Q Developer is an AI coding assistant integrated into IDEs and CLI. It uses your codebase context.

```bash
# Install Q CLI
pip install amazon-q-developer-cli   # or via AWS Toolkit in VS Code / JetBrains

# CLI usage
q chat "explain this CloudFormation template"
q chat --file template.yaml "what security issues does this have?"

# Inline code suggestions: available in VS Code / JetBrains via AWS Toolkit extension
# Enable: Settings → AWS → Amazon Q → Enable Q Developer

# Q for command line (chat in terminal)
q --context . "write a Python Lambda that reads from SQS and writes to DynamoDB"
```

---

## Guardrails & Gotchas

- **Bedrock model availability** — not all models available in all regions.

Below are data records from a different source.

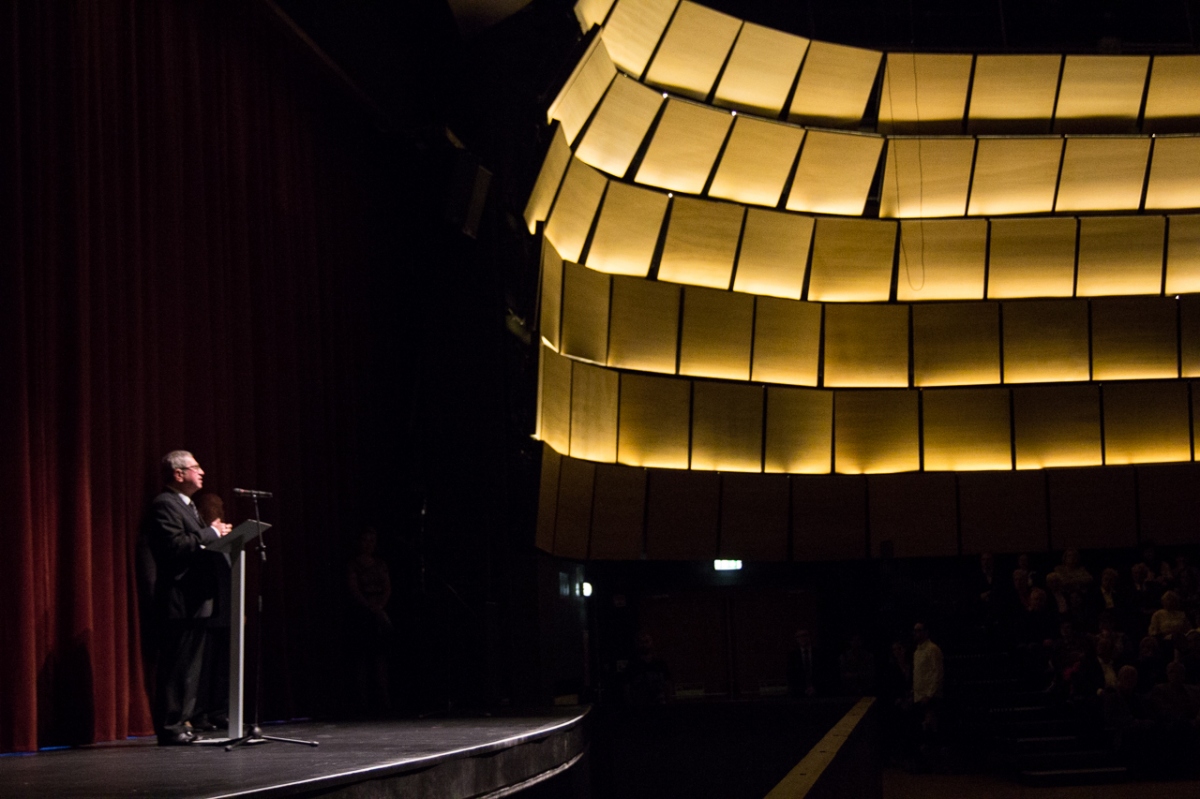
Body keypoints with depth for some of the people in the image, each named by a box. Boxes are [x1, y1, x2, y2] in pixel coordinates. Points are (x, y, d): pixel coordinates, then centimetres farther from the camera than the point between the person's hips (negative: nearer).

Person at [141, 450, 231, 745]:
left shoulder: (187, 506, 21)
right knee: (175, 666, -7)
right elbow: (175, 546, -23)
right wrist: (211, 532, -16)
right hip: (178, 602, -10)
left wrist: (216, 535, 10)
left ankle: (182, 722, 18)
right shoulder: (164, 505, -11)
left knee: (190, 666, 12)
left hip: (196, 601, 10)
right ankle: (169, 728, -3)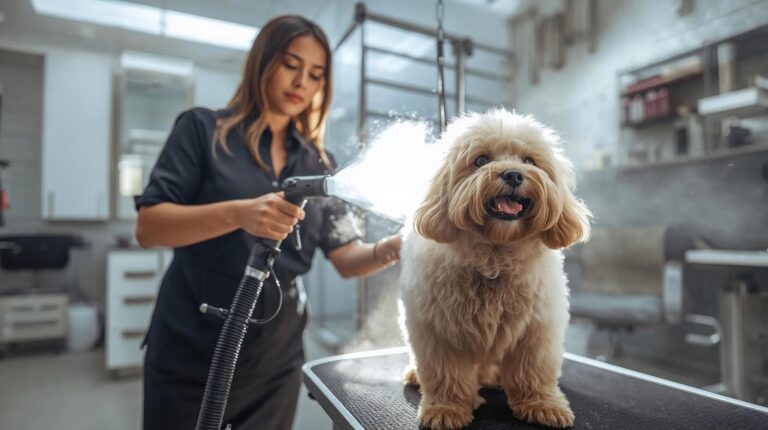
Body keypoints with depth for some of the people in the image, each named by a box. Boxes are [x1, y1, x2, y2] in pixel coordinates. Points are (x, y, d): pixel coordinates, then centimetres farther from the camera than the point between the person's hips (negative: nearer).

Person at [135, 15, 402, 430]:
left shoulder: (318, 163, 4)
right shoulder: (203, 128, -4)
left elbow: (347, 258, -1)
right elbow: (148, 228, -12)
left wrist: (390, 248, -21)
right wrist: (238, 213, -27)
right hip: (189, 355, -3)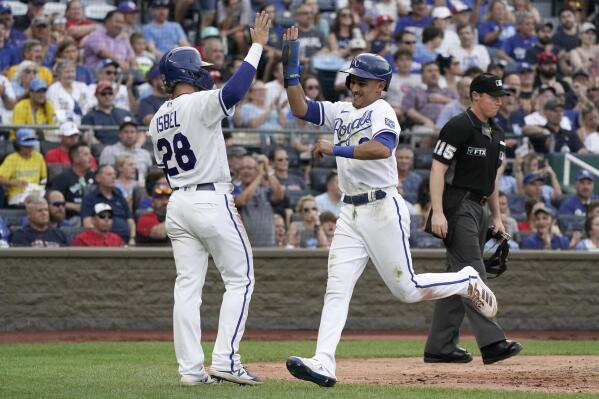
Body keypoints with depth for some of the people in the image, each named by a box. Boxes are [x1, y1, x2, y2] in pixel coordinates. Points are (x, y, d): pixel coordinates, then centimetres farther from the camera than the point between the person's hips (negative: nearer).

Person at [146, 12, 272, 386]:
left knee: (188, 285, 6)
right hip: (212, 199, -7)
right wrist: (257, 46, -26)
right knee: (240, 279, 1)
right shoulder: (198, 104, -13)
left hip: (177, 204, 7)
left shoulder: (158, 119, 12)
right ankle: (225, 359, -8)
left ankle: (191, 368, 2)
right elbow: (234, 91, -30)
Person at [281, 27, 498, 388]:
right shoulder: (341, 111, 15)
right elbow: (300, 108, 9)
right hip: (351, 213, 7)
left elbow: (383, 148, -29)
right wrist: (292, 64, 1)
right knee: (337, 288, -6)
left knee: (407, 289, -2)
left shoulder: (381, 111, -9)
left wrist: (337, 150, -29)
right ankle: (323, 363, -14)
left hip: (383, 210, -7)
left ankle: (468, 282, 22)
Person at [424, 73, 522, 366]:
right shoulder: (459, 127, -11)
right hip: (457, 207, -9)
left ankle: (440, 347, 12)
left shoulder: (496, 134, 17)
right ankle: (492, 342, -23)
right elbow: (438, 169, -15)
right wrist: (438, 212, -23)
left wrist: (496, 217, 20)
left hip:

Check console for your region. Cross-region inference available via inference profiles.
- **Bedrock costs** — on-demand pricing per token. High-volume workloads should use Provisioned Throughput (commit to model units/month).
- **Bedrock Agents Lambda** — your Lambda must return a specific response schema matching the OpenAPI spec. Test with `InvokeAgent` before wiring to prod.
- **SageMaker endpoints never scale to zero** — use Serverless Inference (cold start) or Lambda + batch transform for sporadic workloads.
- **Rekognition streaming** — video analysis uses Kinesis Video Streams, not S3. Different API path.
- **Textract limits** — sync API max 10MB/3000 pages; use async + S3 for anything bigger.
- **Comprehend batch** — single API calls max 25 documents. Use `start-entities-detection-job` for bulk.
- **Knowledge Base embeddings** — changing the embedding model requires re-ingesting all documents. Plan ahead.
- **Q Developer data privacy** — by default, Q may use your code to improve models. Enable "professional tier" for enterprise data privacy guarantees.